- **What needs to be done**
Without including any images, output the listing below exactly.
--- Data to use Enclosed Below ---
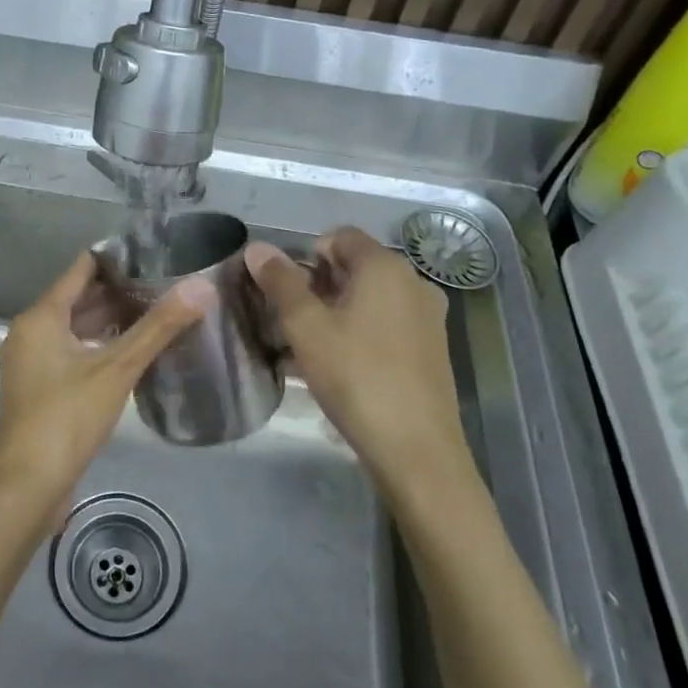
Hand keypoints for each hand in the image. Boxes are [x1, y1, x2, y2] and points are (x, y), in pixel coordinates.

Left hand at [0, 252, 211, 514]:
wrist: (27, 486)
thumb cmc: (67, 417)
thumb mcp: (117, 369)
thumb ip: (159, 327)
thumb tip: (201, 287)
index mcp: (40, 318)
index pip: (81, 270)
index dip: (115, 258)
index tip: (153, 253)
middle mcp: (30, 333)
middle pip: (77, 299)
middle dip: (118, 291)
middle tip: (164, 283)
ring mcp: (31, 363)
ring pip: (74, 328)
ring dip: (109, 320)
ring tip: (156, 313)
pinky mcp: (39, 389)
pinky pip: (71, 353)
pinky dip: (98, 346)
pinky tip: (131, 353)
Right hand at [245, 227, 474, 505]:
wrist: (416, 451)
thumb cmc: (356, 377)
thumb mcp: (306, 327)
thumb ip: (280, 282)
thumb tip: (257, 248)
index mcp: (385, 267)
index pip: (339, 236)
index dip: (307, 256)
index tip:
--- End of Enclosed Data to use ---
- **Exercise output**
Hand keypoints for each hand in the image. Boxes are [x1, y1, x2, y2] and points are (x, y), in pixel coordinates.

Left hand at [0, 252, 211, 514]:
wrist: (27, 486)
thumb cmc: (67, 417)
thumb mcp: (117, 369)
thumb ip: (159, 327)
thumb tip: (201, 287)
index mcp: (40, 318)
index pip: (81, 270)
index dip: (115, 258)
index tip: (153, 253)
middle mcp: (30, 333)
middle pip: (77, 299)
middle dip: (118, 291)
middle tip: (164, 283)
ring mcp: (31, 363)
ring pip: (74, 328)
ring dip: (109, 320)
ring tip: (156, 313)
pinky mcp: (39, 389)
pinky pip: (71, 353)
pinky dip: (98, 346)
pinky tip: (131, 353)
Right hand at [245, 227, 474, 505]:
wrist: (416, 451)
thumb cmc: (356, 377)
thumb mcp: (306, 327)
thumb ip: (280, 282)
thumb tip: (257, 248)
index mcp: (385, 267)
index pip: (339, 236)
index dip: (307, 256)
index tip:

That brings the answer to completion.